POLITICIZED PRAYER: National Day of Prayer has Roots in False History, Anti-Communist Fears
By Bruce Gourley
A fear surpassing all otherworldly horrors gripped the American nation in September 1949. The Soviet Union had just detonated its first atomic bomb, and suddenly planet Earth was imperiled with the prospect of annihilation.
In Los Angeles, Southern Baptist evangelist Billy Graham held his first large, multi-denominational crusade mere weeks after the Soviet atomic test. The crusade was the first carried by newspapers throughout America.
Throwing history to the wind, Graham gave voice to a mythological narrative, declaring that “Western culture and its fruits had its foundations in the Bible, the Word of God, and in the revivals of the 17th and 18th centuries.”
In reality, Western culture began in ancient Greece while in modern Western culture, America’s founding documents were shaped by Enlightenment principles rather than by religious revivals.
Bearing witness to the falseness of Graham’s claims, colonial Baptists — demanding religious liberty for all and church-state separation — played a pivotal role in shaping the formation of America as a secular nation.
Graham continued: “Communism, on the other hand, has decided against God, against Christ, against the Bible, and against all religion. Communism is not only an economic interpretation of life; communism is a religion that is inspired, directed and motivated by the devil himself who has declared war against Almighty God.”
With these words Graham pronounced godless communism as the enemy of Christian America.
An ardent ally of the anti-communist crusader Wisconsin U.S. Senator Joseph McCarthy, Graham in 1951 charged that some 1,100 “social-sounding organizations … are Communist or Communistoriented in this country. They control the minds of a great segment of the people.”
When McCarthy insisted that the U.S. Constitution be suspended in order to root out alleged communist sympathizers, Graham took to his Sunday Hour of Decision broadcast in support of the senator. And when the Senate ultimately condemned the witchhunting McCarthy for denigrating the First Amendment, Graham called the Senate action disgraceful.
In the midst of the anti-communist, constitutional crisis, Billy Graham in early 1952 led a charge to scrub from history the nation’s secular roots by having Congress declare America a Christian nation. He began with what to some may have seemed an innocent enough vision, pronouncing at a Washington rally: “What a thrilling, glorious thing it would be to see the leaders of our country today kneeling before Almighty God in prayer. What a thrill would sweep this country. What renewed hope and courage would grip the Americans at this hour of peril.”
Graham and other advocates falsely claimed that America’s founders had prayed during the Constitutional Convention, that America was founded as a Christian nation, and that presidential proclamations of national days of prayer were common during the nation’s pre-Civil War years.
Fearful of godless Communism, legislators quickly pushed history aside and embraced Graham’s mythological narrative. On April 17, 1952, President Harry S. Truman, a Baptist, signed a bill proclaiming an annual National Day of Prayer.
Public Law 82-324 read: “Resolved by the Senate and House of Representatives of the United States of America in Congress assembled, That the President shall set aside and proclaim a suitable day each year, other than Sunday, as a National Day of Prayer, on which the people of the United States may turn to God in prayer and meditation at churches, in groups, and as individuals.”

▶ [Source material]:
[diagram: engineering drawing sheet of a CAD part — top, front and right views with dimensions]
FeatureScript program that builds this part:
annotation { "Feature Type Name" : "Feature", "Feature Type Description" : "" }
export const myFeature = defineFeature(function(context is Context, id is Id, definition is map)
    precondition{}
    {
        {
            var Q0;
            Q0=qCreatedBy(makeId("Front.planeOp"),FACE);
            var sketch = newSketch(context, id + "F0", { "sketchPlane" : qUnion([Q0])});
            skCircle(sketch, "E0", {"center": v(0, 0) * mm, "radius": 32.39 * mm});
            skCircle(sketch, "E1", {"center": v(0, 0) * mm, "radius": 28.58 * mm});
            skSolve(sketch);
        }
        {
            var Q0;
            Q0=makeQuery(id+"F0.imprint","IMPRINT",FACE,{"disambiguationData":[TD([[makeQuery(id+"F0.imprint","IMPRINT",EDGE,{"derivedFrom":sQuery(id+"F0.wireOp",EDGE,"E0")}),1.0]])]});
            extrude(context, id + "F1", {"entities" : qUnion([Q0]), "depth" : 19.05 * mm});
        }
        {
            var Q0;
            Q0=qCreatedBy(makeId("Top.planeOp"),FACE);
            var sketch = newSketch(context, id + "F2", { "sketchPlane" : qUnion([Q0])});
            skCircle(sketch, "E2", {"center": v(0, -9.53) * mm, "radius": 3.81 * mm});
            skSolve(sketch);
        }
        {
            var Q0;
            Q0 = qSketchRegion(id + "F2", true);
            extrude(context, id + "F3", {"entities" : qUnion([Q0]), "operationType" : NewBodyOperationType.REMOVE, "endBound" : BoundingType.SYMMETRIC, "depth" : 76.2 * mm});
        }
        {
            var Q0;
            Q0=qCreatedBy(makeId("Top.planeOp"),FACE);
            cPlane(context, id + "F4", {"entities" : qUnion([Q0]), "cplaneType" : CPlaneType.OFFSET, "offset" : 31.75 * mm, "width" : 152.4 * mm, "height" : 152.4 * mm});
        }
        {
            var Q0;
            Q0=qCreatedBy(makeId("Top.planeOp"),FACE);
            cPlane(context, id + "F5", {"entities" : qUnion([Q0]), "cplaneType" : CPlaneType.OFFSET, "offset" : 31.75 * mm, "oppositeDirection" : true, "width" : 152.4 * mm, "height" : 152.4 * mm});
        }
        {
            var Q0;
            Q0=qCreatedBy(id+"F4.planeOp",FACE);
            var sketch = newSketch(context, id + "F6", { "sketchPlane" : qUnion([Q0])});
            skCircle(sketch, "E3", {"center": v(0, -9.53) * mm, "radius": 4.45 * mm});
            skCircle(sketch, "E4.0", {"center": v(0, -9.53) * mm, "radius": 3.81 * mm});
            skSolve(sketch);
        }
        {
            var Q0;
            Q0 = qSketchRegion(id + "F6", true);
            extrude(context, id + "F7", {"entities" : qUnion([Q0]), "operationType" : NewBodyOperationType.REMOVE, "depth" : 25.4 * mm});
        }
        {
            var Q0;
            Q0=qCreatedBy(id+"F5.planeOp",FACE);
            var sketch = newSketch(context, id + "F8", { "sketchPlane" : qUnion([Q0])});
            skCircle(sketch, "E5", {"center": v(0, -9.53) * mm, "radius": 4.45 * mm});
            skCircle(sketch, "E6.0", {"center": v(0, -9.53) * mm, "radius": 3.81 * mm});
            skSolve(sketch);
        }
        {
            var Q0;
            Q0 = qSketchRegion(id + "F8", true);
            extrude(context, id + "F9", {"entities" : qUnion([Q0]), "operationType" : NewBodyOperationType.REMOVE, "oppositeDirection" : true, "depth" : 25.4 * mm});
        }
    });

▶ [Stated exercise A]: In the rows, starting at the first line and ending at the line containing "export const myFeature", change "builds" to "generates" and keep everything else the same. Return only those lines.
▶ [Stated exercise B]: Extend the article on the origins of the National Day of Prayer, picking up after its final sentence.

▶ [Exercise result A]:
[diagram: engineering drawing sheet of a CAD part — top, front and right views with dimensions]
FeatureScript program that generates this part:
annotation { "Feature Type Name" : "Feature", "Feature Type Description" : "" }
export const myFeature = defineFeature(function(context is Context, id is Id, definition is map)

▶ [Exercise result B]:
The resolution echoed a number of statements from an earlier would-be nation: the Confederate States of America.
Confederate officials often designated official national days of prayer, proclaiming God an unequivocal ally of a nation fighting a godless enemy (the abolitionist North), while ignoring the evils of white supremacy, black subjugation and racial terrorism embedded in law, culture, society and religious institutions.
Often with the blessing of white Christians, racial apartheid and terrorism yet remained in much of 1950s America. Further abetting the historical analogy, many of the nation’s leaders of the 1950s cast the Civil Rights Movement as communist, reminiscent of slave owners masking their own evilness by dismissing African slaves as dumb, inhuman brutes.
The first National Day of Prayer proclamation took place on June 17, 1952. Although supporters of the legislation pointed to an 1863 proclamation by Abraham Lincoln, the two statements were quite different.
On March 30, 1863, Lincoln signed a one-time act “Appointing a Day of National Humiliation, Fasting and Prayer.” Lamenting that America had forgotten God due to many years of slave-labor-financed “peace and prosperity,” Lincoln asked Americans “to confess our national sins, and to pray for clemency and forgiveness” and “restoration of our now divided and suffering country.”
Rather than criticizing the excesses of national prosperity, confessing national sins and asking for forgiveness, Truman in 1952 embraced prosperity as a sign of Christian faithfulness, affirming God’s “constant watchfulness over us in every hour of national prosperity and national peril” and imploring “divine support” for the “security” to “steadfastly” pursue the triumphant course of the godly American empire.
Having emasculated history, communist-fearing U.S. legislators quickly set about tearing into the “wall of separation” between church and state as envisioned by early Baptists and enacted by the nation’s founders.
In 1954 Congress and President Eisenhower rejected the secular nature of the 1892 Pledge of Allegiance, written by Baptist minister Francis Bellamy, by adding the words “under God” to the pledge. The following year Congress and Eisenhower added the words “In God We Trust” to currency, and in 1956 established the phrase as the national motto.
During this time some legislators attempted to add an amendment to the Constitution declaring America a Christian nation. A proposed Constitutional amendment read in part, “This nation devoutly recognizes the authority and law of Jesus Christ, Savior and Ruler of nations, through whom are bestowed the blessings of Almighty God.” Congress never acted upon the amendment.
The proliferation of white, Protestant civil religious legislation in the 1950s opened a sustained campaign against church-state separation that yet continues.
In 1972, white Protestant evangelical leaders established the National Prayer Committee and Task Force to promote the National Day of Prayer and the mythological narrative of America’s Christian founding. Congress in 1988 established a particular day, the first Thursday in May, for the National Day of Prayer.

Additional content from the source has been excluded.